Earnest Hite from Black Health Alert added, “most of us will not [do anything] about our own lives until we’re near death. We’re not just talking about HIV/AIDS, we’re talking about the health of black folks.

“We’re talking about young people staying around so they can finish school, so they can get married, so they can raise families, so they can be part of the community, so they can make a change – that’s what it’s really all about. Black people are by the statistics are only 12.9 percent of the population, but when I hear somebody say that [black] women are 72 percent of the new HIV infections. That’s what we call a health disparity – black women should not be carrying that heavy load. Forty-six percent of black men who are sexual active with other men are positive.

Here’s the challenge for the West Side,” Hite continued, “it’s good to march, people got excited hanging out their windows, waving; folks were honking their horns, they said we heard about that AIDS thing, but I thought that was only on the North side. People do

what they want to do, when they want to do it and they won’t do anything different until they are ready to make a change.”

Dorothy Coleman, Access Community Health Network said her network has more than 43 medical centers throughout Chicago and the suburbs, the largest health center in the nation.

“I am the coordinator of the breast and cervical cancer education program,” Coleman told the audience. “A woman in the audience doesn’t have insurance; a referral can be written and they can get a Pap and a Mammogram for $10. You can’t beat this because these tests are expensive. Early detection saves lives; it’s a small price to pay to be healthy.

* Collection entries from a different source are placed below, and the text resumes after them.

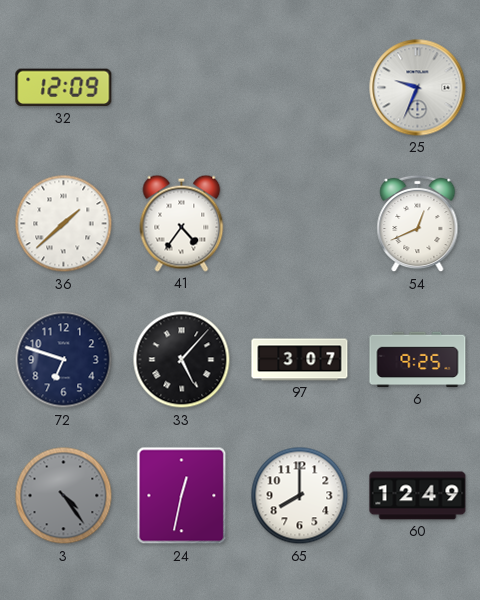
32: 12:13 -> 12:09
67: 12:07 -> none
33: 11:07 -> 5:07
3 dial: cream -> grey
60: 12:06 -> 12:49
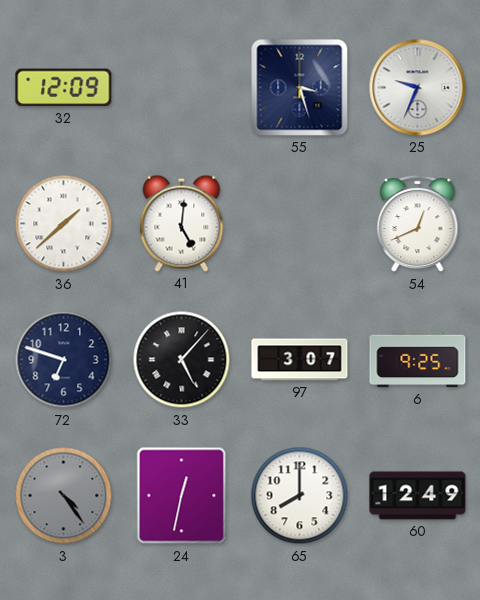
55: none -> 3:27
41: 4:36 -> 5:01
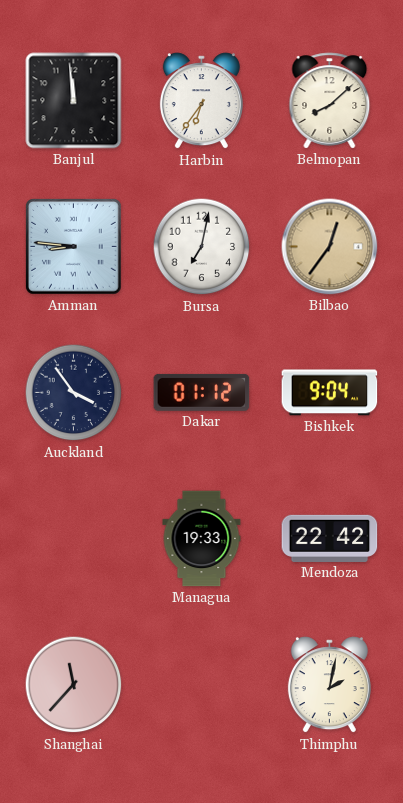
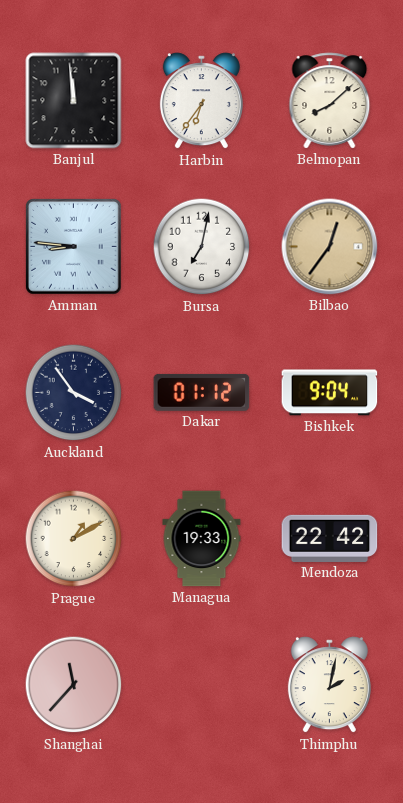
Prague: none -> 1:10
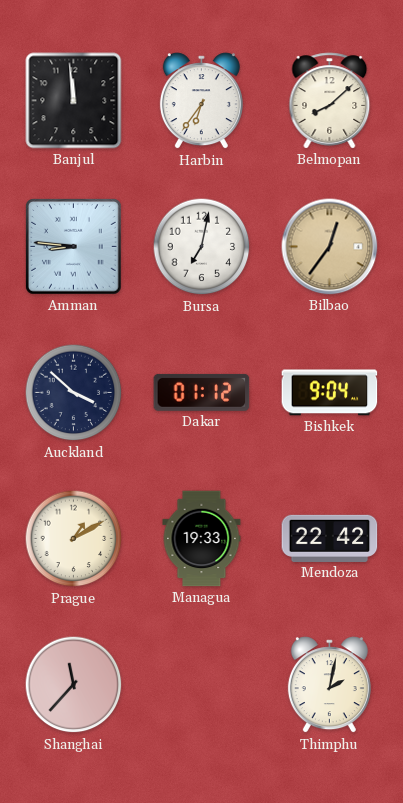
Auckland: 3:54 -> 3:52
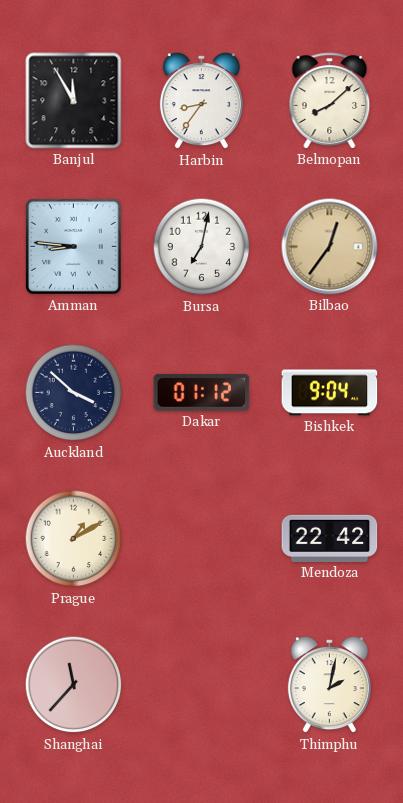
Banjul: 11:59 -> 11:55
Harbin: 6:36 -> 8:36
Managua: 19:33 -> none
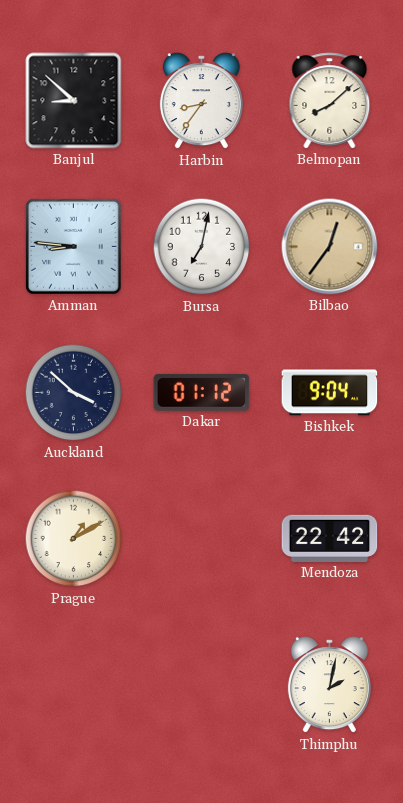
Banjul: 11:55 -> 8:52
Shanghai: 11:37 -> none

“We urge people to get these exams. [At the 26 churches I helped coordinate] we saw over 3,000 women last year about cervical and breast cancer. Out of those 3000 women only 600 showed up at out clinic, that is not good. What happened to the other 2,400? “Caucasian women get diagnosed at a 50 percent higher rate than black women, but black women died at a 75 percent rate; why is that? ‘We got business,’ ‘we’re single mothers’ – these are excuses. Take 10 minutes and go to the doctor. If detected early, there is an 80 percent survival rate.

Lloyd Kelly of ‘Let’s Talk, Let’s Test Foundation’ pointed out that if another community of people had such high rates of prevalence and infection, the more Americans would be concerned. Kelly addressed some of his points to elected officials.

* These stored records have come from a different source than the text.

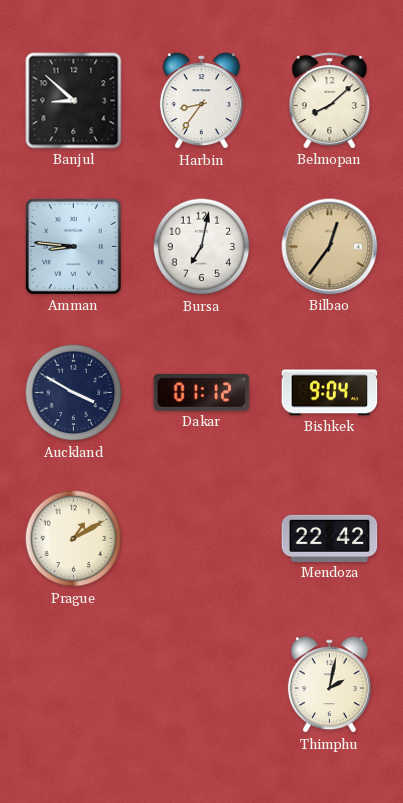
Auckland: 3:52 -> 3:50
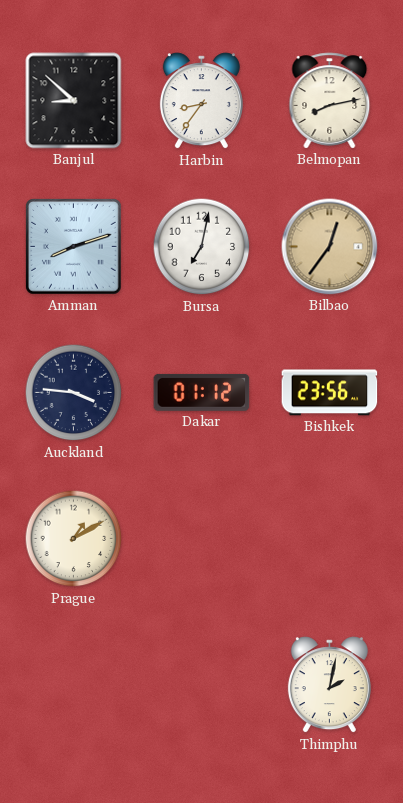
Belmopan: 8:08 -> 8:13
Amman: 8:46 -> 8:12
Auckland: 3:50 -> 3:46
Bishkek: 9:04 -> 23:56
Mendoza: 22:42 -> none
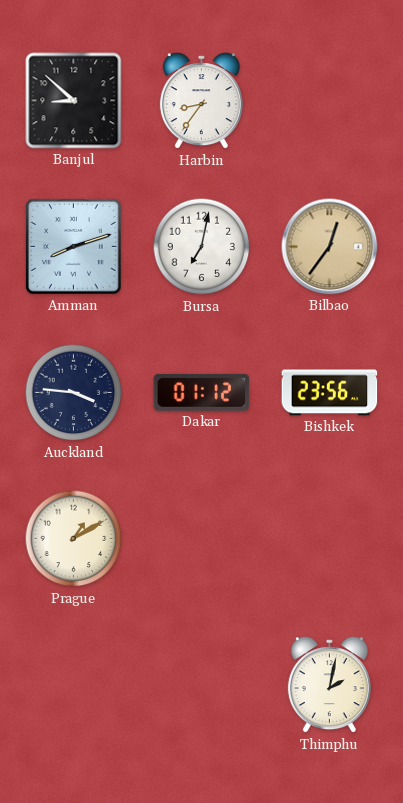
Belmopan: 8:13 -> none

“I happen to have the honor of working very closely with State Rep. Constance Howard and I also have the honor of working closely with Cong. Danny K. Davis. Several years ago they both became very interested in working with HIV/AIDS, and they understand the power of the offices that they hold. And they began putting resources behind it – I say that to let you know a lot is going on.

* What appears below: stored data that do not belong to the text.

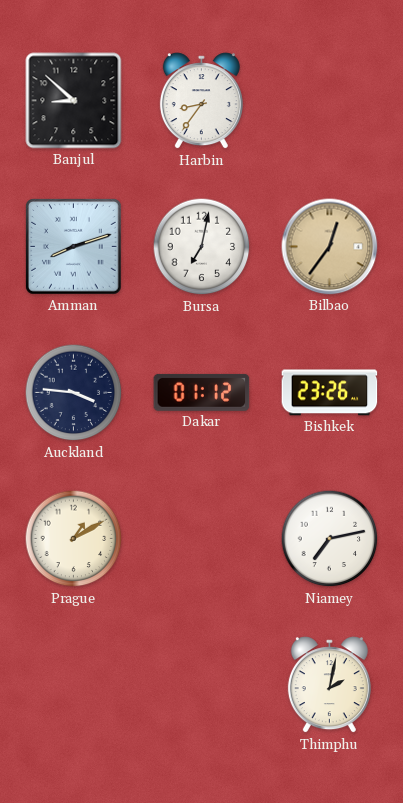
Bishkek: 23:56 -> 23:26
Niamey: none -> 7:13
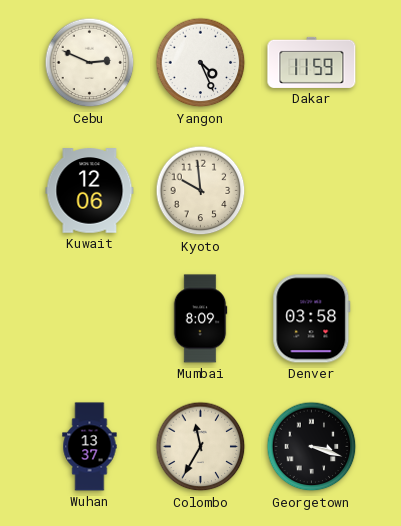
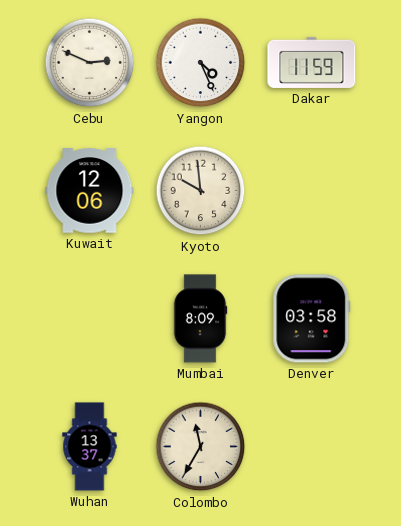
Georgetown: 3:18 -> none
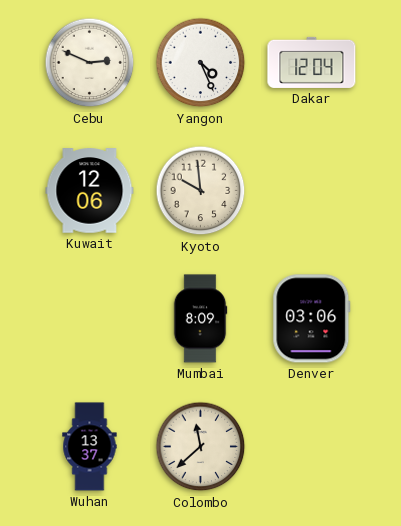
Dakar: 11:59 -> 12:04
Denver: 03:58 -> 03:06
Colombo: 11:35 -> 11:38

“State Rep. Howard, with the help of the Let’s Talk, Let’s Test Foundation, wrote the law called the Illinois African American Response Act. How many of you know that there is a law in Illinois that is directed for HIV for the African American community? On the North Side, there are two agencies that combined, have a $25 million budget per year. The largest agency on the South or West Side has less than three million. What’s wrong with this picture? We’re not getting mad. We’ve got to do something different when it comes to AIDS in the African American community and I think that should be(gin) by changing the funding structure.”

Bishop Sparks summarized Saturday’s event by saying, “now we see [that] our problem is us, ” he said, posing the question: why is the black church afraid to discuss this issue? Panelist gave various reason, but one of the great reasons was the disease was marketed as a gay white man disease. When you say gay in the black community there is denial. So blacks have been sold a bill of goods, rather than discussing that the disease can be sexually transmitted across race, sexual orientation and gender lines. Bishop Sparks plans to continue educating and addressing this serious issue.